Morphometric Study of Human Myocardium in Acquired Valvular Diseases

Abstract
To study the effect of various valvular heart diseases on the quantitative histology of myocardium, 38 human hearts with valvular lesions were examined (11 aortic stenoses, nine mitral stenoses, nine mitral incompetences and nine combined aortic and mitral valve lesions). The control group consisted of ten hearts without any valvular lesions. With morphometrical methods the volume fractions of myocardial components (myocardial fibres, interstitial space and diffuse connective tissue), the numerical density of arterioles and the mean fibre diameter were estimated. Myocardial fibrosis was more severe in hearts with valvular lesions that in the controls (5.4% vs 3.3%, P < 0.01), but did not correlate with the anatomical severity of the valvular lesions. The most severe myocardial fibrosis was found in hearts with mitral incompetence (6.7%).

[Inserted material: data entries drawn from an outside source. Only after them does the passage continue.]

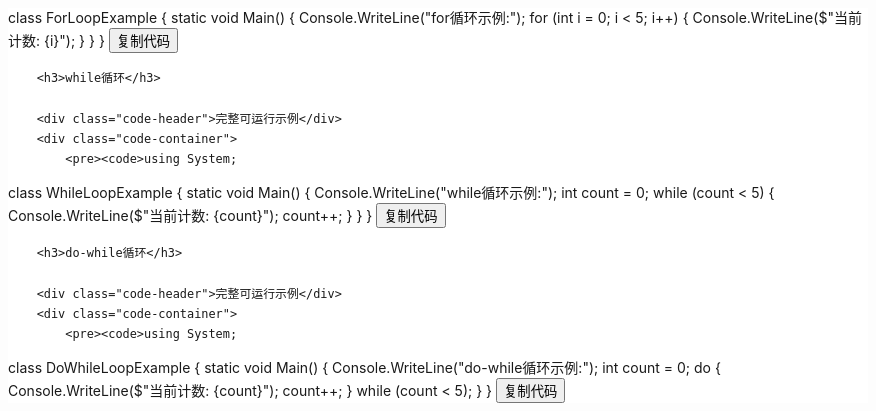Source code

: class ForLoopExample
{
    static void Main()
    {
        Console.WriteLine("for循环示例:");
        for (int i = 0; i < 5; i++)
        {
            Console.WriteLine($"当前计数: {i}");
        }
    }
}</code></pre>
            <button class="copy-btn" onclick="copyCode(this)">复制代码</button>
        </div>
        
        <h3>while循环</h3>
        
        <div class="code-header">完整可运行示例</div>
        <div class="code-container">
            <pre><code>using System;

class WhileLoopExample
{
    static void Main()
    {
        Console.WriteLine("while循环示例:");
        int count = 0;
        while (count < 5)
        {
            Console.WriteLine($"当前计数: {count}");
            count++;
        }
    }
}</code></pre>
            <button class="copy-btn" onclick="copyCode(this)">复制代码</button>
        </div>
        
        <h3>do-while循环</h3>
        
        <div class="code-header">完整可运行示例</div>
        <div class="code-container">
            <pre><code>using System;

class DoWhileLoopExample
{
    static void Main()
    {
        Console.WriteLine("do-while循环示例:");
        int count = 0;
        do
        {
            Console.WriteLine($"当前计数: {count}");
            count++;
        } while (count < 5);
    }
}</code></pre>
            <button class="copy-btn" onclick="copyCode(this)">复制代码</button>
        </div>
        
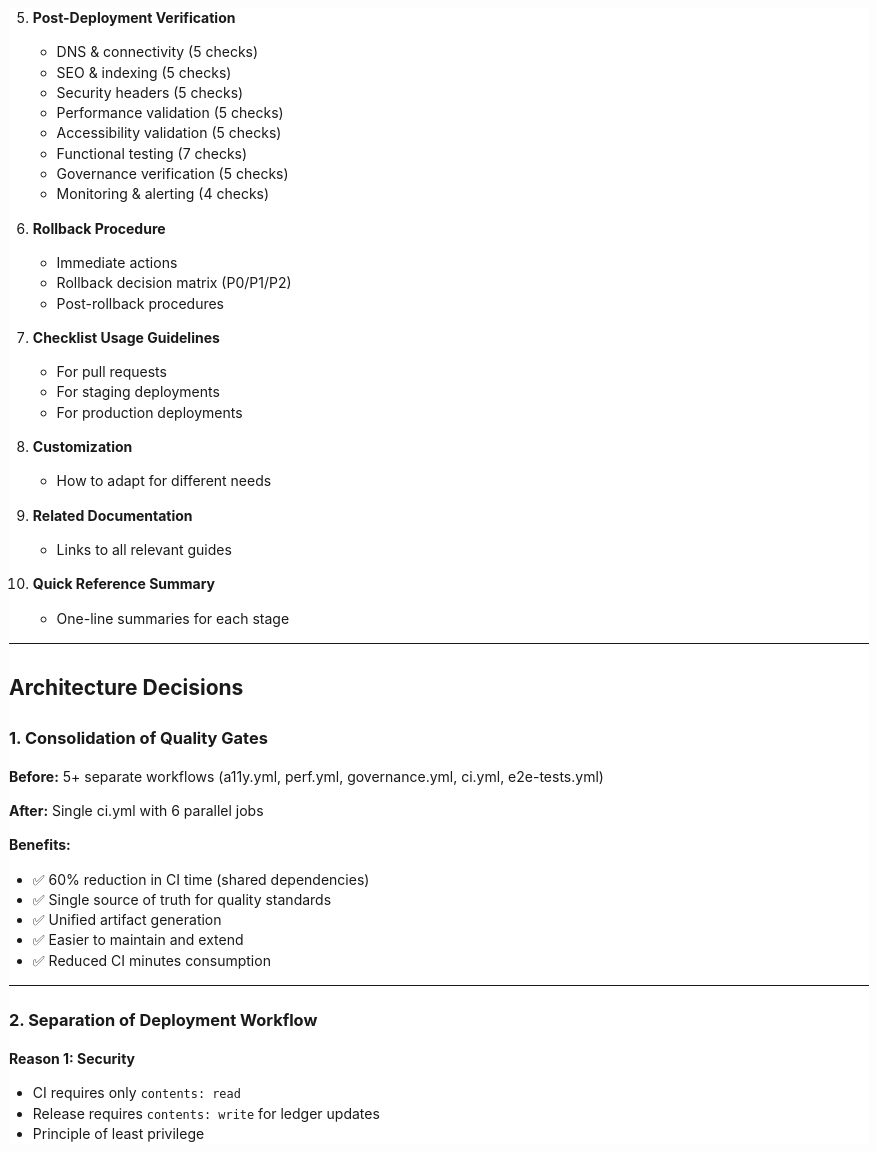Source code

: 5. **Post-Deployment Verification**
   - DNS & connectivity (5 checks)
   - SEO & indexing (5 checks)
   - Security headers (5 checks)
   - Performance validation (5 checks)
   - Accessibility validation (5 checks)
   - Functional testing (7 checks)
   - Governance verification (5 checks)
   - Monitoring & alerting (4 checks)

6. **Rollback Procedure**
   - Immediate actions
   - Rollback decision matrix (P0/P1/P2)
   - Post-rollback procedures

7. **Checklist Usage Guidelines**
   - For pull requests
   - For staging deployments
   - For production deployments

8. **Customization**
   - How to adapt for different needs

9. **Related Documentation**
   - Links to all relevant guides

10. **Quick Reference Summary**
    - One-line summaries for each stage

---

## Architecture Decisions

### 1. Consolidation of Quality Gates

**Before:** 5+ separate workflows (a11y.yml, perf.yml, governance.yml, ci.yml, e2e-tests.yml)

**After:** Single ci.yml with 6 parallel jobs

**Benefits:**

- ✅ 60% reduction in CI time (shared dependencies)
- ✅ Single source of truth for quality standards
- ✅ Unified artifact generation
- ✅ Easier to maintain and extend
- ✅ Reduced CI minutes consumption

---

### 2. Separation of Deployment Workflow

**Reason 1: Security**

- CI requires only `contents: read`
- Release requires `contents: write` for ledger updates
- Principle of least privilege
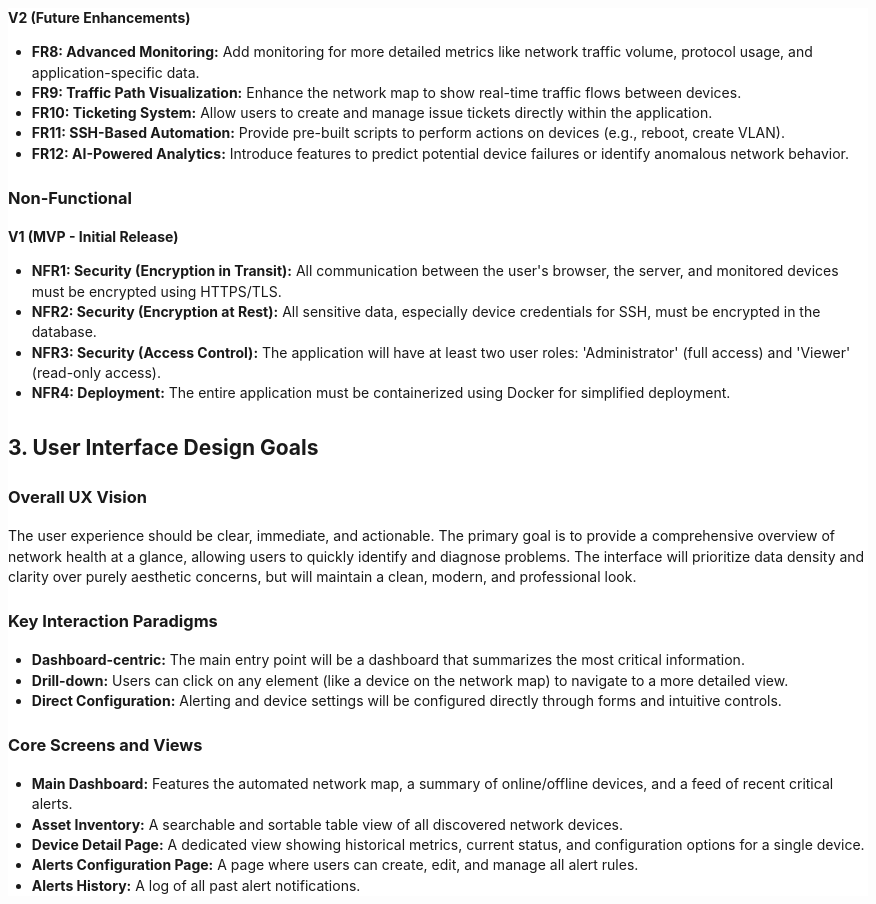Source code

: **V2 (Future Enhancements)**

* **FR8: Advanced Monitoring:** Add monitoring for more detailed metrics like network traffic volume, protocol usage, and application-specific data.  
* **FR9: Traffic Path Visualization:** Enhance the network map to show real-time traffic flows between devices.  
* **FR10: Ticketing System:** Allow users to create and manage issue tickets directly within the application.  
* **FR11: SSH-Based Automation:** Provide pre-built scripts to perform actions on devices (e.g., reboot, create VLAN).  
* **FR12: AI-Powered Analytics:** Introduce features to predict potential device failures or identify anomalous network behavior.

### **Non-Functional**

**V1 (MVP \- Initial Release)**

* **NFR1: Security (Encryption in Transit):** All communication between the user's browser, the server, and monitored devices must be encrypted using HTTPS/TLS.  
* **NFR2: Security (Encryption at Rest):** All sensitive data, especially device credentials for SSH, must be encrypted in the database.  
* **NFR3: Security (Access Control):** The application will have at least two user roles: 'Administrator' (full access) and 'Viewer' (read-only access).  
* **NFR4: Deployment:** The entire application must be containerized using Docker for simplified deployment.

## **3\. User Interface Design Goals**

### **Overall UX Vision**

The user experience should be clear, immediate, and actionable. The primary goal is to provide a comprehensive overview of network health at a glance, allowing users to quickly identify and diagnose problems. The interface will prioritize data density and clarity over purely aesthetic concerns, but will maintain a clean, modern, and professional look.

### **Key Interaction Paradigms**

* **Dashboard-centric:** The main entry point will be a dashboard that summarizes the most critical information.  
* **Drill-down:** Users can click on any element (like a device on the network map) to navigate to a more detailed view.  
* **Direct Configuration:** Alerting and device settings will be configured directly through forms and intuitive controls.

### **Core Screens and Views**

* **Main Dashboard:** Features the automated network map, a summary of online/offline devices, and a feed of recent critical alerts.  
* **Asset Inventory:** A searchable and sortable table view of all discovered network devices.  
* **Device Detail Page:** A dedicated view showing historical metrics, current status, and configuration options for a single device.  
* **Alerts Configuration Page:** A page where users can create, edit, and manage all alert rules.  
* **Alerts History:** A log of all past alert notifications.
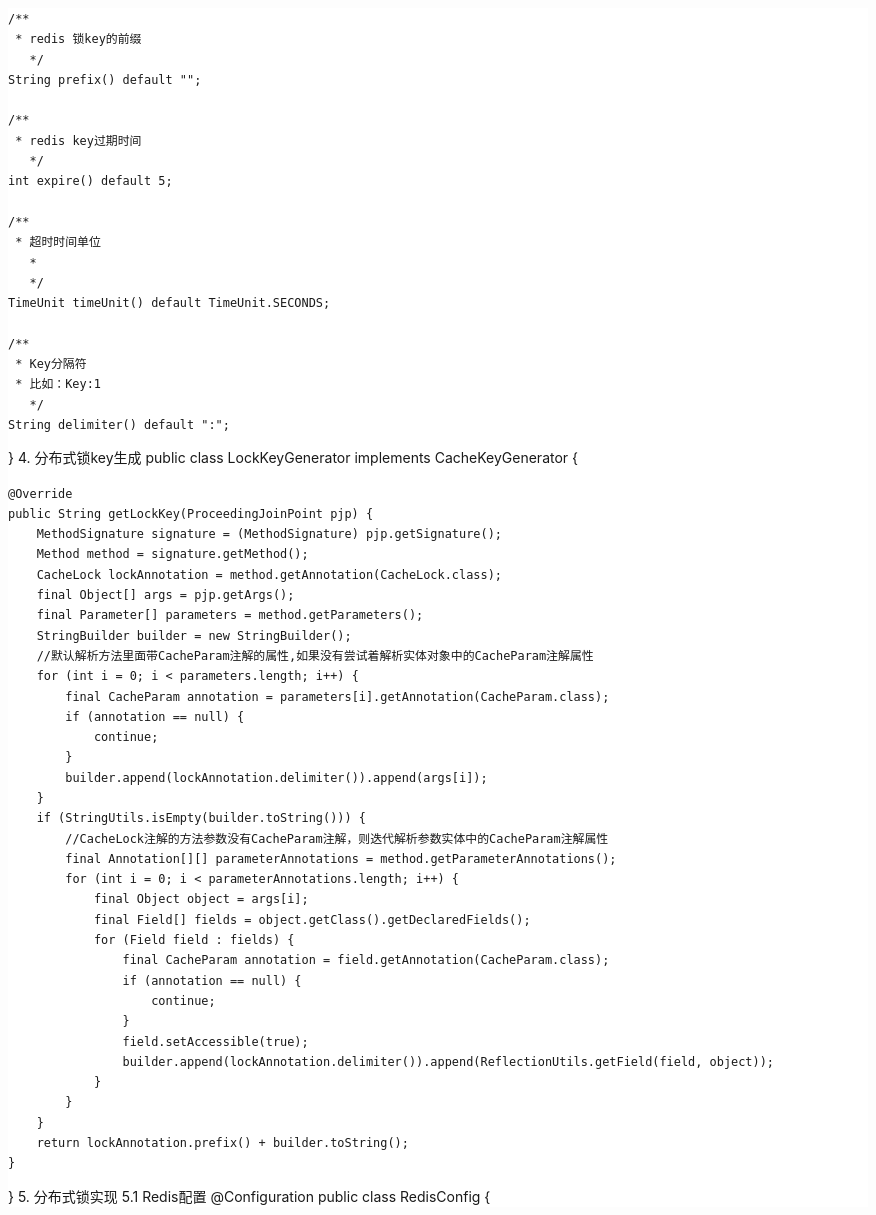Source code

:     /**
     * redis 锁key的前缀
       */
    String prefix() default "";

    /**
     * redis key过期时间
       */
    int expire() default 5;

    /**
     * 超时时间单位
       *
       */
    TimeUnit timeUnit() default TimeUnit.SECONDS;

    /**
     * Key分隔符
     * 比如：Key:1
       */
    String delimiter() default ":";
}
4. 分布式锁key生成
public class LockKeyGenerator implements CacheKeyGenerator {

    @Override
    public String getLockKey(ProceedingJoinPoint pjp) {
        MethodSignature signature = (MethodSignature) pjp.getSignature();
        Method method = signature.getMethod();
        CacheLock lockAnnotation = method.getAnnotation(CacheLock.class);
        final Object[] args = pjp.getArgs();
        final Parameter[] parameters = method.getParameters();
        StringBuilder builder = new StringBuilder();
        //默认解析方法里面带CacheParam注解的属性,如果没有尝试着解析实体对象中的CacheParam注解属性
        for (int i = 0; i < parameters.length; i++) {
            final CacheParam annotation = parameters[i].getAnnotation(CacheParam.class);
            if (annotation == null) {
                continue;
            }
            builder.append(lockAnnotation.delimiter()).append(args[i]);
        }
        if (StringUtils.isEmpty(builder.toString())) {
            //CacheLock注解的方法参数没有CacheParam注解，则迭代解析参数实体中的CacheParam注解属性
            final Annotation[][] parameterAnnotations = method.getParameterAnnotations();
            for (int i = 0; i < parameterAnnotations.length; i++) {
                final Object object = args[i];
                final Field[] fields = object.getClass().getDeclaredFields();
                for (Field field : fields) {
                    final CacheParam annotation = field.getAnnotation(CacheParam.class);
                    if (annotation == null) {
                        continue;
                    }
                    field.setAccessible(true);
                    builder.append(lockAnnotation.delimiter()).append(ReflectionUtils.getField(field, object));
                }
            }
        }
        return lockAnnotation.prefix() + builder.toString();
    }
}
5. 分布式锁实现
5.1 Redis配置
@Configuration
public class RedisConfig {

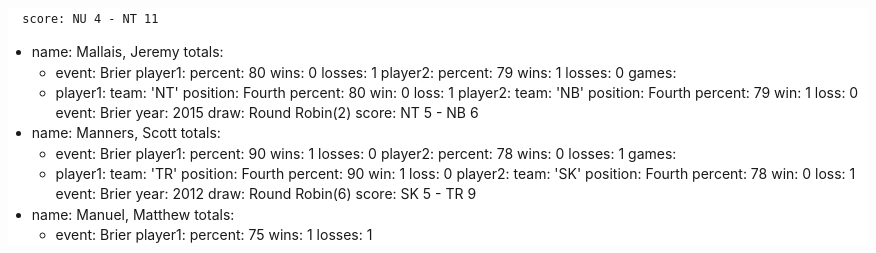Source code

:       score: NU 4 - NT 11
 - name: Mallais, Jeremy
   totals:
    - event: Brier
      player1:
        percent: 80
        wins: 0
        losses: 1
      player2:
        percent: 79
        wins: 1
        losses: 0
   games:
    - player1:
        team: 'NT'
        position: Fourth
        percent: 80
        win: 0
        loss: 1
      player2:
        team: 'NB'
        position: Fourth
        percent: 79
        win: 1
        loss: 0
      event: Brier
      year: 2015
      draw: Round Robin(2)
      score: NT 5 - NB 6
 - name: Manners, Scott
   totals:
    - event: Brier
      player1:
        percent: 90
        wins: 1
        losses: 0
      player2:
        percent: 78
        wins: 0
        losses: 1
   games:
    - player1:
        team: 'TR'
        position: Fourth
        percent: 90
        win: 1
        loss: 0
      player2:
        team: 'SK'
        position: Fourth
        percent: 78
        win: 0
        loss: 1
      event: Brier
      year: 2012
      draw: Round Robin(6)
      score: SK 5 - TR 9
 - name: Manuel, Matthew
   totals:
    - event: Brier
      player1:
        percent: 75
        wins: 1
        losses: 1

Fibre hypertrophy was most severe in hearts with aortic stenosis and in hearts with mitral incompetence (22 .mu.m and 23 .mu.m, respectively). In hearts with severe valvular lesions the mean fibre diameter was 23 .mu.m and in hearts with mild to moderate lesions 19 .mu.m (P < 0.01). Good correlation was observed between the mean fibre diameter and the weight of the left ventricle (r = 0.81, P < 0.01). The volume fractions of connective tissue and interstitial space were significantly higher and the volume fraction of myocardial fibres was correspondingly lower in the subendocardium than in the subepicardium in hearts with either pressure overload (aortic stenosis) or volume overload (mitral incompetence). In conclusion, myocardial fibrosis occurs in patients with various valvular lesions, but the severity of the fibrosis does not correlate with the anatomical severity of valvular lesions. Marked transmural differences were observed in the volume fractions of myocardial components between the subendocardium and the subepicardium in patients with aortic stenosis and in patients with mitral incompetence. These transmural differences should be taken into account when endomyocardial biopsies are used in clinical practice.